Jessica Zhang is the George Tallman Ladd and Florence Barrett Ladd Professor of Mechanical Engineering at Carnegie Mellon University with a courtesy appointment in Biomedical Engineering. She received her B.Eng. in Automotive Engineering, and M.Eng. in Engineering Mechanics from Tsinghua University, China; and M.Eng. in Aerospace Engineering and Engineering Mechanics and Ph.D. in Computational Engineering and Sciences from Institute for Computational Engineering and Sciences (now Oden Institute), The University of Texas at Austin. She joined CMU in 2007 as an assistant professor, and then was promoted to an associate professor in 2012 and a full professor in 2016. Her research interests include computational geometry, mesh generation, computer graphics, visualization, finite element method, isogeometric analysis and their application in computational biomedicine, materials science and engineering.

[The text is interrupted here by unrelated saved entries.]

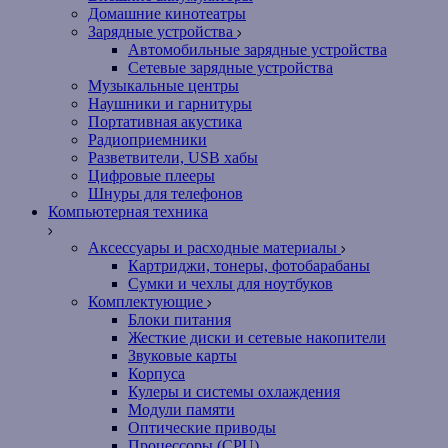
Домашние кинотеатры
Зарядные устройства
Автомобильные зарядные устройства
Сетевые зарядные устройства
Музыкальные центры
Наушники и гарнитуры
Портативная акустика
Радиоприемники
Разветвители, USB хабы
Цифровые плееры
Шнуры для телефонов
Компьютерная техника
Аксессуары и расходные материалы
Картриджи, тонеры, фотобарабаны
Сумки и чехлы для ноутбуков
Комплектующие
Блоки питания
Жесткие диски и сетевые накопители
Звуковые карты
Корпуса
Кулеры и системы охлаждения
Модули памяти
Оптические приводы
Процессоры (CPU)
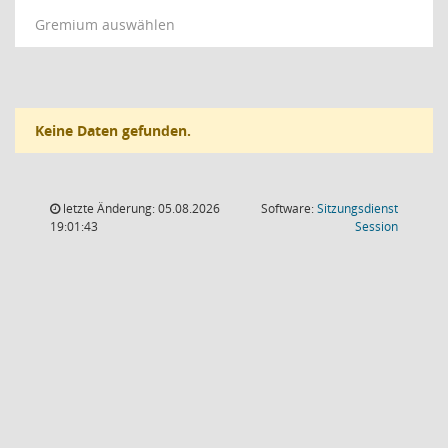
Gremium auswählen
Keine Daten gefunden.
letzte Änderung: 05.08.2026
Software:
Sitzungsdienst
(Wird in
19:01:43
Session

Zhang has co-authored over 170 publications in peer-reviewed journals and conference proceedings, and received the Best Paper Award 1st Place for the 2018 Solid and Physical Modeling Conference, Autodesk Best Paper Award 1st Place at the 2015 SIAM Conference on Solid and Physical Modeling, the Best Paper Award at the CompIMAGE’16 conference, one of 5 Most Highly Cited Papers Published in Computer-Aided Design during 2014-2016, and one of 10 Most Cited Articles Published in Computer Methods in Applied Mechanics and Engineering during 2005-2008. She published a book titled “Geometric Modeling and Mesh Generation from Scanned Images” with CRC Press, Taylor & Francis Group in 2016. Zhang is the recipient of the Presidential Early Career Award for Scientists and Engineers, the NSF CAREER Award, the Office of Naval Research Young Investigator Award, the USACM Gallagher Young Investigator Award, a Clarence H. Adamson Career Faculty Fellow in Mechanical Engineering, the George Tallman Ladd Research Award, and is a Donald L. & Rhonda Struminger Faculty Fellow. She is also a Fellow of USACM and ELATE at Drexel.